** RECORDS follows **
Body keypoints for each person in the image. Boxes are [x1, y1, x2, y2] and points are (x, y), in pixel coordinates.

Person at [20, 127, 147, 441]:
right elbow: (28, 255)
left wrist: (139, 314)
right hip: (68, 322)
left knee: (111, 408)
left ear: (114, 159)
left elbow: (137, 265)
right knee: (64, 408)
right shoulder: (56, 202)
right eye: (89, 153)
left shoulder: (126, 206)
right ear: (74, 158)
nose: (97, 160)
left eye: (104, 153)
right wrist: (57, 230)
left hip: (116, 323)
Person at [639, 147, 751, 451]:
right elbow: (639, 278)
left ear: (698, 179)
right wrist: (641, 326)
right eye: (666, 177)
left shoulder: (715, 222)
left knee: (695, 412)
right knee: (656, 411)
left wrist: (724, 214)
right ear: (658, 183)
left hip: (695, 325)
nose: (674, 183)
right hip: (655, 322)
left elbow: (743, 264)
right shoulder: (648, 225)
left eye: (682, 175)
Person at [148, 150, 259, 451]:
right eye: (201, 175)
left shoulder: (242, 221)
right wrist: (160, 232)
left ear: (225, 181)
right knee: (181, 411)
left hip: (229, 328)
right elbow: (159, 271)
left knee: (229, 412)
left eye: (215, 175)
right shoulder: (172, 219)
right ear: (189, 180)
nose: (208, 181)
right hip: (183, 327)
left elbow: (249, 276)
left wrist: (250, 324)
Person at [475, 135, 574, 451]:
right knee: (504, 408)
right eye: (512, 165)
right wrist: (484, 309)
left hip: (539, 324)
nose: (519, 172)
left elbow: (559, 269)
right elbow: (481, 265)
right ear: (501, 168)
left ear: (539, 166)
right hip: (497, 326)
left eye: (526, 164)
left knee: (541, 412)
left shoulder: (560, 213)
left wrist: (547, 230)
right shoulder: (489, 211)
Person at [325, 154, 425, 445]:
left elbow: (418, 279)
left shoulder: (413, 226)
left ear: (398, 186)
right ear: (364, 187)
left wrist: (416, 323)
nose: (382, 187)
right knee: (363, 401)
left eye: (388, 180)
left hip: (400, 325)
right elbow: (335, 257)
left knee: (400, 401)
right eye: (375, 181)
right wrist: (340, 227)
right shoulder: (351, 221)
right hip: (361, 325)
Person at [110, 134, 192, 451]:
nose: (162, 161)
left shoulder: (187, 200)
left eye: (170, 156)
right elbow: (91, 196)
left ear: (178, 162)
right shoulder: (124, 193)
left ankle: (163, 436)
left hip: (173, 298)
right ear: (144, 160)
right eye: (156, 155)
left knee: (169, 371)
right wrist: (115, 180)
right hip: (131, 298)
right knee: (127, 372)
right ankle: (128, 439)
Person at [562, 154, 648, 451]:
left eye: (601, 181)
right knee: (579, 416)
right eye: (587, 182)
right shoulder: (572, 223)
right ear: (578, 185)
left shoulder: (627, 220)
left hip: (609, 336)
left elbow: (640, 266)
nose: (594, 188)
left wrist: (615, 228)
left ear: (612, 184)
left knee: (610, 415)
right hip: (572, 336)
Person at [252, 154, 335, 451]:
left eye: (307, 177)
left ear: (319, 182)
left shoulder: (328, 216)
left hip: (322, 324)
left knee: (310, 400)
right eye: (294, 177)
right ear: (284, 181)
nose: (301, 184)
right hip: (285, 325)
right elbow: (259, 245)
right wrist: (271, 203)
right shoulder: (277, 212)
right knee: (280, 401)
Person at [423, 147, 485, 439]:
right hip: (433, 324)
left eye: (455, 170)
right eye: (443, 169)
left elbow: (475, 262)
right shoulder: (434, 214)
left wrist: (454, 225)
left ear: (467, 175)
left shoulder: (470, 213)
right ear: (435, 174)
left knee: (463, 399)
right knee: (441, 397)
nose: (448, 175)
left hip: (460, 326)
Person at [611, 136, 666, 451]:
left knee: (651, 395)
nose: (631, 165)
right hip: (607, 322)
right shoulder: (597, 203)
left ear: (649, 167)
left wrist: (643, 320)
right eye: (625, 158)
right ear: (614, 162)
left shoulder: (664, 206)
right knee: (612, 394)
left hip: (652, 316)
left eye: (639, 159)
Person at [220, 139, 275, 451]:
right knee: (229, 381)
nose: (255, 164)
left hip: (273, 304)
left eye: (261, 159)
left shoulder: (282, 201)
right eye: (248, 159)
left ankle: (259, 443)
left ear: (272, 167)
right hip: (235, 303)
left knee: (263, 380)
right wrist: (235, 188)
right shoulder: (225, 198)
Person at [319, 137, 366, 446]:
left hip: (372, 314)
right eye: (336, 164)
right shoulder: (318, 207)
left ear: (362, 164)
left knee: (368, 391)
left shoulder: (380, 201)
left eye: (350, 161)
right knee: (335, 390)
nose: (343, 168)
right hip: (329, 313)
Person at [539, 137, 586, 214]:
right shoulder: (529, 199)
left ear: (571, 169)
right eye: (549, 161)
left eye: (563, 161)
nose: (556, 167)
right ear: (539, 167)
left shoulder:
** End of RECORDS **
TRY IT >>
Each record must be copied out exactly and in full.

SOLUTION FOR THIS TASK >>
Body keypoints for each person in the image. Boxes are [x1, y1, x2, y2] and points are (x, y), in pixel coordinates.

Person at [20, 127, 147, 441]:
right elbow: (28, 255)
left wrist: (139, 314)
right hip: (68, 322)
left knee: (111, 408)
left ear: (114, 159)
left elbow: (137, 265)
right knee: (64, 408)
right shoulder: (56, 202)
right eye: (89, 153)
left shoulder: (126, 206)
right ear: (74, 158)
nose: (97, 160)
left eye: (104, 153)
right wrist: (57, 230)
left hip: (116, 323)
Person at [639, 147, 751, 451]:
right elbow: (639, 278)
left ear: (698, 179)
right wrist: (641, 326)
right eye: (666, 177)
left shoulder: (715, 222)
left knee: (695, 412)
right knee: (656, 411)
left wrist: (724, 214)
right ear: (658, 183)
left hip: (695, 325)
nose: (674, 183)
right hip: (655, 322)
left elbow: (743, 264)
right shoulder: (648, 225)
left eye: (682, 175)
Person at [148, 150, 259, 451]:
right eye: (201, 175)
left shoulder: (242, 221)
right wrist: (160, 232)
left ear: (225, 181)
right knee: (181, 411)
left hip: (229, 328)
right elbow: (159, 271)
left knee: (229, 412)
left eye: (215, 175)
right shoulder: (172, 219)
right ear: (189, 180)
nose: (208, 181)
right hip: (183, 327)
left elbow: (249, 276)
left wrist: (250, 324)
Person at [475, 135, 574, 451]:
right knee: (504, 408)
right eye: (512, 165)
right wrist: (484, 309)
left hip: (539, 324)
nose: (519, 172)
left elbow: (559, 269)
right elbow: (481, 265)
right ear: (501, 168)
left ear: (539, 166)
right hip: (497, 326)
left eye: (526, 164)
left knee: (541, 412)
left shoulder: (560, 213)
left wrist: (547, 230)
right shoulder: (489, 211)
Person at [325, 154, 425, 445]:
left elbow: (418, 279)
left shoulder: (413, 226)
left ear: (398, 186)
right ear: (364, 187)
left wrist: (416, 323)
nose: (382, 187)
right knee: (363, 401)
left eye: (388, 180)
left hip: (400, 325)
right elbow: (335, 257)
left knee: (400, 401)
right eye: (375, 181)
right wrist: (340, 227)
right shoulder: (351, 221)
right hip: (361, 325)
Person at [110, 134, 192, 451]:
nose: (162, 161)
left shoulder: (187, 200)
left eye: (170, 156)
right elbow: (91, 196)
left ear: (178, 162)
right shoulder: (124, 193)
left ankle: (163, 436)
left hip: (173, 298)
right ear: (144, 160)
right eye: (156, 155)
left knee: (169, 371)
right wrist: (115, 180)
right hip: (131, 298)
right knee: (127, 372)
right ankle: (128, 439)
Person at [562, 154, 648, 451]:
left eye: (601, 181)
right knee: (579, 416)
right eye: (587, 182)
right shoulder: (572, 223)
right ear: (578, 185)
left shoulder: (627, 220)
left hip: (609, 336)
left elbow: (640, 266)
nose: (594, 188)
left wrist: (615, 228)
left ear: (612, 184)
left knee: (610, 415)
right hip: (572, 336)
Person at [252, 154, 335, 451]:
left eye: (307, 177)
left ear: (319, 182)
left shoulder: (328, 216)
left hip: (322, 324)
left knee: (310, 400)
right eye: (294, 177)
right ear: (284, 181)
nose: (301, 184)
right hip: (285, 325)
right elbow: (259, 245)
right wrist: (271, 203)
right shoulder: (277, 212)
right knee: (280, 401)
Person at [423, 147, 485, 439]:
right hip: (433, 324)
left eye: (455, 170)
right eye: (443, 169)
left elbow: (475, 262)
right shoulder: (434, 214)
left wrist: (454, 225)
left ear: (467, 175)
left shoulder: (470, 213)
right ear: (435, 174)
left knee: (463, 399)
right knee: (441, 397)
nose: (448, 175)
left hip: (460, 326)
Person at [611, 136, 666, 451]:
left knee: (651, 395)
nose: (631, 165)
right hip: (607, 322)
right shoulder: (597, 203)
left ear: (649, 167)
left wrist: (643, 320)
right eye: (625, 158)
right ear: (614, 162)
left shoulder: (664, 206)
right knee: (612, 394)
left hip: (652, 316)
left eye: (639, 159)
Person at [220, 139, 275, 451]:
right knee: (229, 381)
nose: (255, 164)
left hip: (273, 304)
left eye: (261, 159)
left shoulder: (282, 201)
right eye: (248, 159)
left ankle: (259, 443)
left ear: (272, 167)
right hip: (235, 303)
left knee: (263, 380)
right wrist: (235, 188)
right shoulder: (225, 198)
Person at [319, 137, 366, 446]:
left hip: (372, 314)
right eye: (336, 164)
right shoulder: (318, 207)
left ear: (362, 164)
left knee: (368, 391)
left shoulder: (380, 201)
left eye: (350, 161)
right knee: (335, 390)
nose: (343, 168)
right hip: (329, 313)
Person at [539, 137, 586, 214]:
right shoulder: (529, 199)
left ear: (571, 169)
right eye: (549, 161)
left eye: (563, 161)
nose: (556, 167)
right ear: (539, 167)
left shoulder:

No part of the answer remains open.